The kits with the pigtails make for an easy install and have the advantage of leaving the stock wiring harness unmolested. However, if you are prepared to tap into the wiring harness, the install would be relatively easy without requiring the adapters. When the lights are on, the resistors are dissipating quite a bit of heat (14v x 14 v)/6 ohms = 33 watts. They can get hot. This probably won't be a problem for the signal lights which are cycling on and off. However, if you are in slow traffic and repeatedly applying the brakes and staying on the brakes at a long traffic light, the brake light resistors are going to get hot. Don't mount them on plastic parts or allow them to come into contact with anything combustible.
 
Just a heads up. The load resistor is connected in parallel with the LED bulb to increase the electrical load in the LED circuit (makes it look like a conventional filament style bulb). If the LED fails, the resistor still remains connected and may cause the bulb failure detection circuit to become inoperative because it is still sensing the resistor current. The small drop in current caused by the LED failure may not be enough to trigger the bulb failure warning circuit. It would be easy enough to test by just popping one of the brake LEDs out and applying the brakes to see whether the detector still works. Whether mal operation of the bulb failure detector is an issue for you is your decision. Just something to be aware of.

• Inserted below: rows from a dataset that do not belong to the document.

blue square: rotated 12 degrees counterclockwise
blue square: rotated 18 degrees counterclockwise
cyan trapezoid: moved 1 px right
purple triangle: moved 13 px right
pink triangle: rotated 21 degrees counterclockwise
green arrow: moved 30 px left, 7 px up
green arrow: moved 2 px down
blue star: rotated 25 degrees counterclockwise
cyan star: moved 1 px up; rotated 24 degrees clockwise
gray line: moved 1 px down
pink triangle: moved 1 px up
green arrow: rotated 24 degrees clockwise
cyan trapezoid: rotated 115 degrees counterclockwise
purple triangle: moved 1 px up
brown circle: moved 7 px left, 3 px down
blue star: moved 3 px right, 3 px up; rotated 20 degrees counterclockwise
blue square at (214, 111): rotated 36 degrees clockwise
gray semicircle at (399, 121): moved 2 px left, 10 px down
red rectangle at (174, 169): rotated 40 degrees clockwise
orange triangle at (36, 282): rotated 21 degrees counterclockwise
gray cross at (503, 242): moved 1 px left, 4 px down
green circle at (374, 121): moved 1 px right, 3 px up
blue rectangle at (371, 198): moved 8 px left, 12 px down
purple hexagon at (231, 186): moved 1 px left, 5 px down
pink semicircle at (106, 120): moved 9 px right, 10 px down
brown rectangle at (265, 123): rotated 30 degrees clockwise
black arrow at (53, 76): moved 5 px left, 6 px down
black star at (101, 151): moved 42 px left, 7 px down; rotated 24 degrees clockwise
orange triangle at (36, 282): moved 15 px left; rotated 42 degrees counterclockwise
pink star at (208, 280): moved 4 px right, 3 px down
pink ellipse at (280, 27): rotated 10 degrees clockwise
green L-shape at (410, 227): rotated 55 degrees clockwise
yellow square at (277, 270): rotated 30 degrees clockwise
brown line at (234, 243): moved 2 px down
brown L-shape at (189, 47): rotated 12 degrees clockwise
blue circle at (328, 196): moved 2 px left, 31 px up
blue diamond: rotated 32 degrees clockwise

The load resistors are typically 6 ohm 50 W units.

http://www.be-electronics.com/product_p/rh0506r000fe02.htm

You can get them in less than case lot quantities for about $6 Cdn. I think there are Ebay sellers who buy volume and can then sell for less. About 4 years ago the local industrial electronics vendor brought in a case of 1000 of them specifically for the 'stylin dudes' and was selling them for about $4 - 5. Worked out great for me because they were the perfect rating for use as injection resistors with some low impedance injectors that I was installing on another project car.

The kits with the pigtails make for an easy install and have the advantage of leaving the stock wiring harness unmolested. However, if you are prepared to tap into the wiring harness, the install would be relatively easy without requiring the adapters. When the lights are on, the resistors are dissipating quite a bit of heat (14v x 14 v)/6 ohms = 33 watts. They can get hot. This probably won't be a problem for the signal lights which are cycling on and off. However, if you are in slow traffic and repeatedly applying the brakes and staying on the brakes at a long traffic light, the brake light resistors are going to get hot. Don't mount them on plastic parts or allow them to come into contact with anything combustible.

thanks for the detailed info. I will be mounting the resistors to metal using heatsink tape, hope it will be enough to dissipate the heat. I did buy all the parts to make my own harnesses only to find out later that it has already been done by some enterprising people.